Examen de Conocimiento Escrito
→ Múltiples disciplinas. Historia, formaciones, estrategia, teoría.
Evaluación de Etiqueta y Conducta
→ Una sesión formal. Presentación, habla, postura. Juzgado en silencio, puntuado sin piedad.
Mireilla levantó el pergamino superior nuevamente, entrecerrando los ojos mientras la estructura del horario se aclaraba.
—…No solo están personalizados —murmuró—. Están escalonados. Pero no todos.
Toven se inclinó, masticando un trozo de pan.
—¿Qué quieres decir?
Ella señaló el encabezado en la parte superior de la cuadrícula compartida.
—Exámenes escritos. Están marcados en negrita. Mismo horario en todas las alas.
Caeden asintió lentamente.
—Tiene sentido. Si los dividieran, necesitarían preguntas completamente diferentes por sesión.
—Y si no lo hicieran… —añadió Mireilla—, entonces las respuestas se filtrarían antes de que los últimos estudiantes se sentaran. Sería un caos.
Elayne inclinó ligeramente la cabeza hacia la página, silenciosa como siempre, pero el leve cambio en su ceja sugería que estaba de acuerdo.
La sonrisa de Lucavion regresó.
—Imaginen a alguien sobornando a un espíritu para que saque la clave de respuestas.
—Has pensado en esto —dijo Caeden secamente.
—Imagino muchas cosas —respondió Lucavion, doblando su horario con dramática precisión—. La mayoría entretenidas. Algunas ilegales.

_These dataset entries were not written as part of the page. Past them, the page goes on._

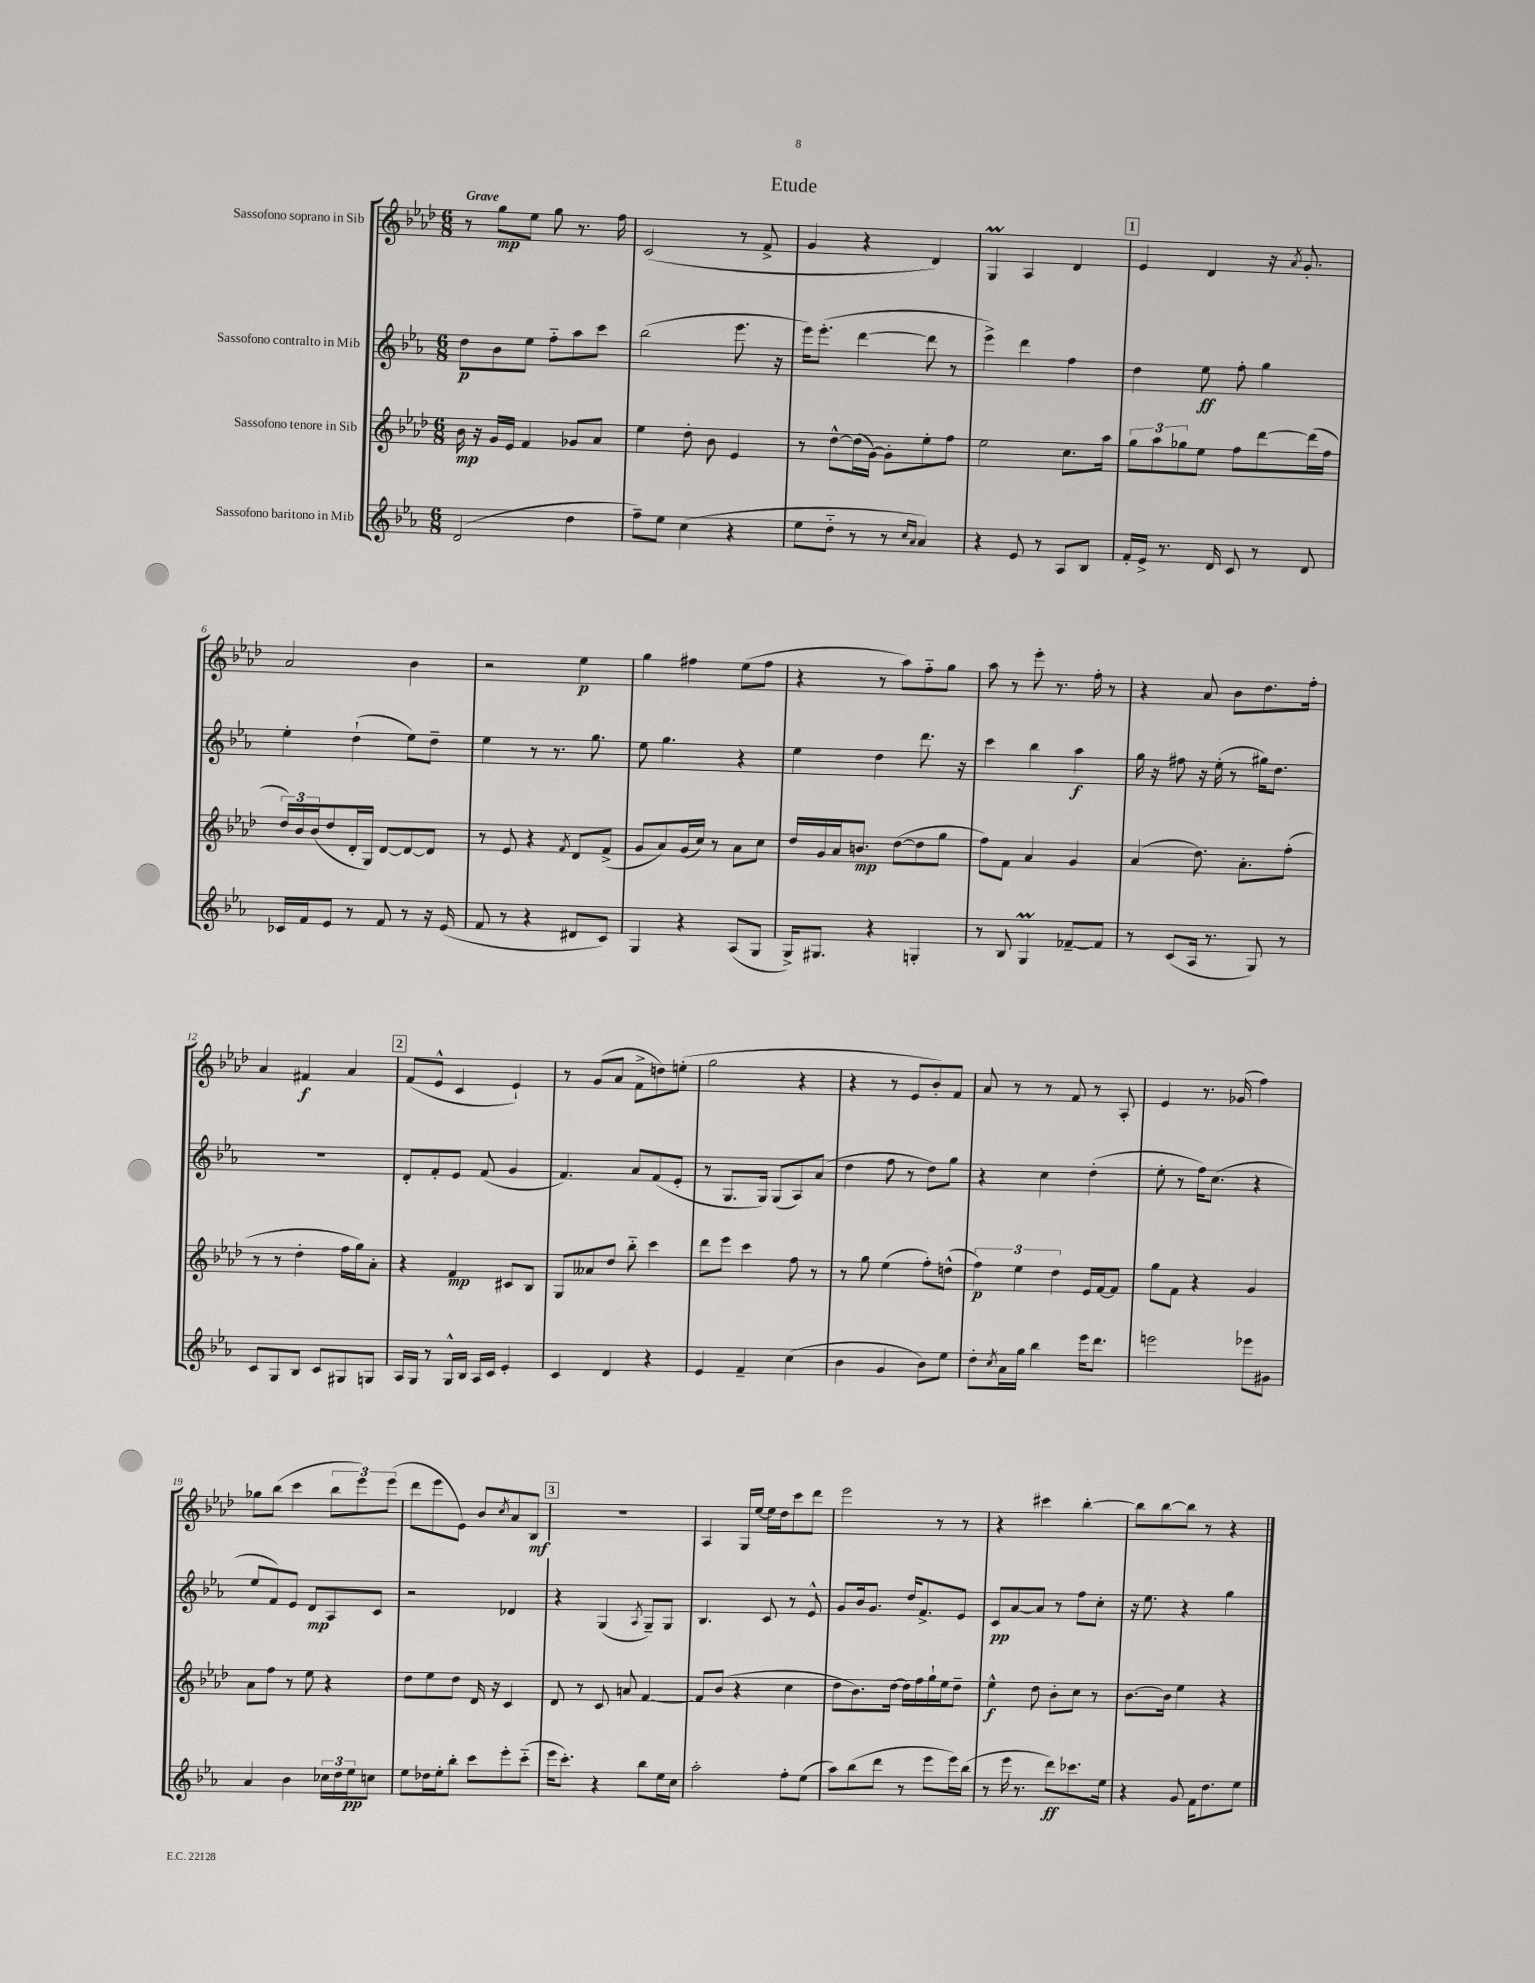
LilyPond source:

\header { title = "Etude" }
<<
\new StaffGroup <<
\new Staff = "s0" \with { instrumentName = "Sassofono soprano in Sib" } {
    \clef treble \key aes \major \numericTimeSignature \time 6/8 \tempo "Grave"
    r8 g''8\mp ees''8 g''8 r8. f''16 |
    c'2( r8 f'8-> |
    g'4 r4 des'4) |
    g4\prall aes4 des'4 |
    \mark \markup { \box "1" } ees'4 des'4 r16 \acciaccatura { aes'8 } g'8.-. |
    aes'2 bes'4 |
    r2 ees''4\p |
    g''4 fis''4 ees''8( fis''8 |
    r4 r8 aes''8) f''8-_ g''8 |
    aes''8 r8 ees'''8-. r8. f''16-. r8 |
    r4 aes'8 bes'8 des''8. f''16-. |
    aes'4 fis'4\f aes'4 |
    \mark \markup { \box "2" } f'8( ees'8-^ c'4 ees'4-!) |
    r8 g'8( aes'8 f'8-> d''8) e''8-.( |
    g''2 r4 |
    r4 r8 ees'8 bes'8-.) f'8 |
    aes'8 r8 r8 f'8 r8 aes8-. |
    ees'4 r8. ges'16( f''4) |
    ges''8 bes''8( c'''4 \tuplet 3/2 { bes''8 ees'''8) ees'''8( } |
    des'''8 ees'''8 ees'8) bes'8 \acciaccatura { c''8 } aes'8 bes8\mf |
    \mark \markup { \box "3" } R2. |
    aes4 g16 ees''16~ ees''16 des''16 c'''8 des'''8 |
    ees'''2 r8 r8 |
    r4 cis'''4 bes''4~-. |
    bes''8 bes''8~ bes''8 r8 r4 \bar "|." |
}
\new Staff = "s1" \with { instrumentName = "Sassofono contralto in Mib" } {
    \clef treble \key ees \major \numericTimeSignature \time 6/8
    d''8\p bes'8 ees''8 f''8-_ aes''8 c'''8 |
    bes''2( ees'''8. r16 |
    ees'''16) ees'''8.-.( d'''4~ d'''8 r8 |
    ees'''4->) d'''4 f''4 |
    \mark \markup { \box "1" } d''4 ees''8\ff f''8-. g''4 |
    ees''4-. d''4-!( ees''8) d''8-- |
    ees''4 r8 r8. g''8. |
    ees''8 g''4. r4 |
    ees''4 d''4 d'''8. r16 |
    c'''4 bes''4 aes''4\f |
    g''16 r16 fis''8 r16 ees''16-.( r8 gis''16) d''8. |
    R2. |
    \mark \markup { \box "2" } d'8-. f'8-. ees'8 f'8( g'4 |
    f'4.) aes'8 f'8( ees'8-. |
    r8 g8. g16) g8( aes8) aes'8( |
    d''4 f''8 r8 d''8) g''8 |
    r4 c''4 d''4-.( |
    ees''8-. r8 f''16) c''8.( r4 |
    ees''8 f'8) ees'8 d'8\mp aes8 c'8 |
    r2 des'4 |
    \mark \markup { \box "3" } r4 g4( \acciaccatura { aes8 } g8--) g8 |
    bes4. c'8 r8 ees'8-^ |
    g'8 bes'16 g'8. d''16 f'8.-> ees'8 |
    c'8\pp aes'8~ aes'8 r8 f''8 c''8-. |
    r16 ees''8. r4 g''4 \bar "|." |
}
\new Staff = "s2" \with { instrumentName = "Sassofono tenore in Sib" } {
    \clef treble \key aes \major \numericTimeSignature \time 6/8
    bes'16\mp r16 g'16 ees'16 f'4 ges'8 aes'8 |
    ees''4 des''8-. bes'8 ees'4 |
    r8 des''8~-^ des''16( g'16~) g'8-. ees''8-. f''8 |
    ees''2 c''8. aes''16 |
    \mark \markup { \box "1" } \tuplet 3/2 { g''8 aes''8 ges''8 } ees''8 f''8 des'''8~ des'''16( f''16 |
    \tuplet 3/2 { des''16) bes'16 bes'16( } des''8 des'16-. g16) des'8~ des'8~ des'8 |
    r8 ees'8 r4 \acciaccatura { f'8 } des'8 f'8->( |
    g'8 aes'8) g'16( c''16) r8 aes'8 c''8 |
    des''16 g'16 aes'16 b'8.\mp des''8~( des''8 g''8 |
    f''8) f'8 aes'4 g'4 |
    aes'4( des''8.) aes'8.-. f''8-.( |
    r8 r8 des''4-. f''16 g''16) aes'8-. |
    \mark \markup { \box "2" } r4 f'4\mp cis'8 bes8 |
    g8 aeses'8 des''8 bes''8-_ c'''4 |
    des'''8 ees'''8 c'''4 f''8 r8 |
    r8 g''8 ees''4( f''8-.) d''8-^( |
    \tuplet 3/2 { f''4\p) ees''4 des''4 } ees'16 f'16~ f'8 |
    g''8 f'8 r4 g'4 |
    aes'8 f''8 r8 ees''8 r4 |
    des''8 ees''8 des''8 des'16 r16 c'4 |
    \mark \markup { \box "3" } des'8 r8 c'8 a'8 f'4~ |
    f'8 bes'8( r4 c''4 |
    des''8 bes'8.) des''16~ des''16 f''16 g''16-! ees''16 des''8-- |
    ees''4-^\f des''8 bes'8-. c''8 r8 |
    bes'8.~ bes'16 ees''4 r4 \bar "|." |
}
\new Staff = "s3" \with { instrumentName = "Sassofono baritono in Mib" } {
    \clef treble \key ees \major \numericTimeSignature \time 6/8
    d'2( d''4 |
    f''8--) ees''8 c''4( r4 |
    ees''8 d''8-_ r8 r8 \grace { c''16 aes'16 } aes'4) |
    r4 ees'8 r8 aes8 bes8 |
    \mark \markup { \box "1" } f'16-. ees'16-> r8. d'16 c'8 r8 d'8 |
    ces'16 f'16 ees'8 r8 f'8 r8 r16 ees'16( |
    f'8 r8 r4 dis'8 c'8) |
    g4 r4 aes8( g8 |
    g16->) gis8. r4 g4-. |
    r8 bes8 g4\prall fes'8~-- fes'8 |
    r8 c'8( aes16 r8. g8) r8 |
    c'8 g8 bes8 c'8 gis8 g8 |
    \mark \markup { \box "2" } aes16 g16 r8 g16-^ bes16 aes16 c'16 ees'4-. |
    c'4 d'4 r4 |
    ees'4 f'4-- c''4( |
    bes'4 g'4 bes'8) ees''8 |
    d''8-. \acciaccatura { c''8 } aes'16 g''16 bes''4 ees'''16 d'''8. |
    e'''2 ees'''8 gis'8 |
    aes'4 bes'4 \tuplet 3/2 { ces''16 d''16 ees''16\pp } c''8 |
    ees''8 des''16 ees''16-. bes''8-. c'''8 ees'''8-. c'''8-_( |
    \mark \markup { \box "3" } ees'''16 c'''8.-.) r4 bes''8 ees''16 c''16 |
    aes''2-. f''8-. ees''8( |
    aes''8) bes''8( d'''8 r8 ees'''8 ees'''16) bes''16( |
    r8 ees'''16 r8. d'''8\ff) ces'''8. ees''16 |
    r4 g'8 f'16 d''8. ees''8 \bar "|." |
}
>>
>>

Mireilla lo ignoró. Sus ojos recorrían ahora su columna, buscando las marcas etiquetadas DANE, MIREILLA en una pulcra escritura serif.

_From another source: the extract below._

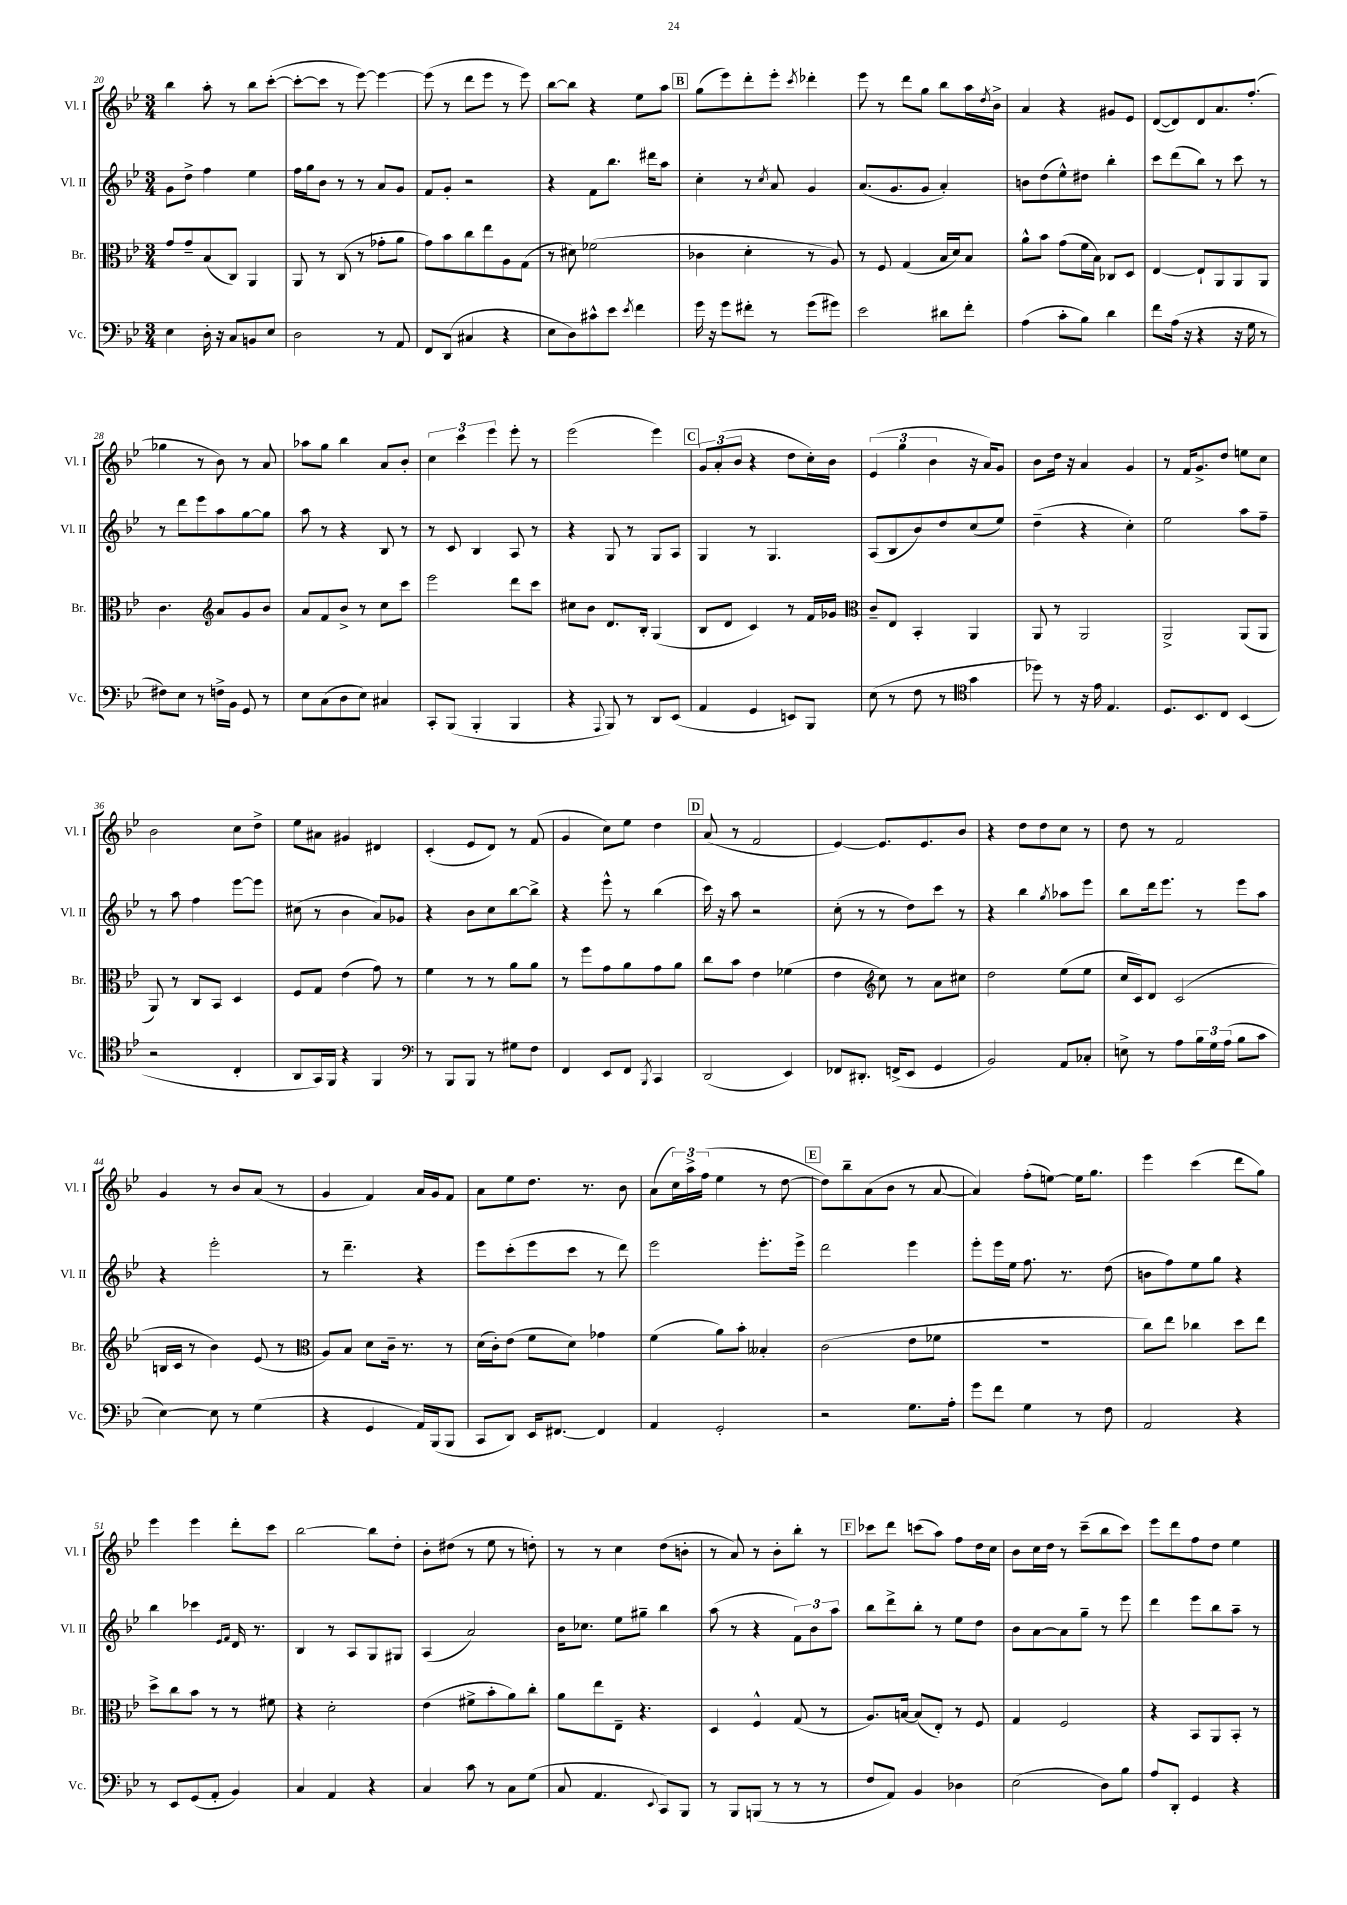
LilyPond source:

—Martes… teoría escrita —trazó la línea—. Y de nuevo el jueves. Doble carga.
Toven hizo un ruido a medio camino entre un gemido y una tos.
—¿Ensayos consecutivos o grupos de materias divididas?
—No lo dice. Solo “Evaluación Escrita – Nivel I” y “Evaluación Escrita – Nivel II”. El nivel dos podría ser categorías de especialización.
Lucavion silbó.
—Qué deliciosamente vago.
Mireilla pasó a la segunda página de su paquete personal—disposición y secuencia de exámenes. El resto de sus pruebas estaban distribuidas sin un orden claro:
——————–
MIREILLA DANE – HORARIO DE EXÁMENES
Lunes – 08:00
Prueba de Conciencia de Combate – Zona C
Martes – 14:30
Evaluación Escrita – Nivel I – Gran Sala de Conferencias A
Miércoles – 12:00
Prueba de Afinidad – Sala de Cristal
Jueves – 09:00
Evaluación Escrita – Nivel II – Gran Sala de Conferencias A
Viernes – 05:30
Evaluación de Armamento – Arena Oeste
Viernes – 16:00
Prueba de Control de Maná – Cámara de Cultivo 2A
Sábado – 10:00
Evaluación de Etiqueta y Conducta – Salón de la Rotonda
——————
Los ojos de Mireilla se detuvieron en la hora temprana marcada para el viernes.
05:30.
Sus labios se curvaron hacia abajo. Siguió una lenta exhalación, pero luego—bajo, entre dientes, con un tono de desprecio:
—…Por los dientes rotos de Sonnar.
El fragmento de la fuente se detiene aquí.